An example of evaluating some JavaScript:
import SkipScript
let ctx = try JSContext()
let num = ctx.evaluateScript("1 + 2.3")
assert(num.toDouble() == 3.3)
NOTE: JIT compilation is blocked on iOS without a special entitlement, which can drastically impact the performance of JavaScriptCore on iOS compared to either macOS or Android (where JIT is not blocked).
Implementation
On iOS and other Darwin platforms, the built-in JavaScriptCore
libraries will be used.
Android, on the other hand, does not ship JSC as part of the operating system, and so the dependency on the Android side will utilize the org.webkit:android-jsc
package to bundle a native build of JavaScriptCore with the app itself. This will increase the total Android bundle size by between 5-10Mb.
Building
This project is a Swift Package Manager module that uses the Skip plugin to transpile Swift into Kotlin.
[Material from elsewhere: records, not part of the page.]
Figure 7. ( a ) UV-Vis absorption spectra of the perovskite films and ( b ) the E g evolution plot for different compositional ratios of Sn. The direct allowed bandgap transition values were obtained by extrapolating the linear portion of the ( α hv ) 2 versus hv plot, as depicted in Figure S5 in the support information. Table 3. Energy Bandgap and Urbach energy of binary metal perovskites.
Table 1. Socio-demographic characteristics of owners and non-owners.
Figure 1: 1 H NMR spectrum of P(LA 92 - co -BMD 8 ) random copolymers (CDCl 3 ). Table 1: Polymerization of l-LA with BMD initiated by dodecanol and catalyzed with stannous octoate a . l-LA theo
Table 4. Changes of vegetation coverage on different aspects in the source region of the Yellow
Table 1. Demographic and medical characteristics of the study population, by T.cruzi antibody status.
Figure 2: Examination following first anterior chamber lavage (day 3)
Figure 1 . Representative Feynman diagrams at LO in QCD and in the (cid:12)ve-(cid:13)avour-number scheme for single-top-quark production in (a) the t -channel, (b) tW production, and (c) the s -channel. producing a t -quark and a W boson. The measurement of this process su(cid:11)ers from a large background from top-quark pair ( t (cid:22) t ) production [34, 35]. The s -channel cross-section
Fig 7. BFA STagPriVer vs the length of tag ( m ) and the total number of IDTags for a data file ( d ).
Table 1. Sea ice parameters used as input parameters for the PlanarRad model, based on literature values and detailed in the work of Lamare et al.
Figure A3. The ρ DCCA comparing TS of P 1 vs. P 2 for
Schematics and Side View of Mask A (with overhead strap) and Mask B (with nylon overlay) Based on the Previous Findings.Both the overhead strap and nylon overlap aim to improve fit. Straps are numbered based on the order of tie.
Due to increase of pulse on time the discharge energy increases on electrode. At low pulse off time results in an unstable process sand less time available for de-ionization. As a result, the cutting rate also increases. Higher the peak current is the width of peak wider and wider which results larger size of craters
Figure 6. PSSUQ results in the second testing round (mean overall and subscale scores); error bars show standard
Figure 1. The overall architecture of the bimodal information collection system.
Building the module requires that Skip be installed using
Homebrew with brew install skiptools/skip/skip
.
This will also install the necessary build prerequisites:
Kotlin, Gradle, and the Android build tools.
Testing
The module can be tested using the standard swift test
command
or by running the test target for the macOS destination in Xcode,
which will run the Swift tests as well as the transpiled
Kotlin JUnit tests in the Robolectric Android simulation environment.
Parity testing can be performed with skip test
,
which will output a table of the test results for both platforms.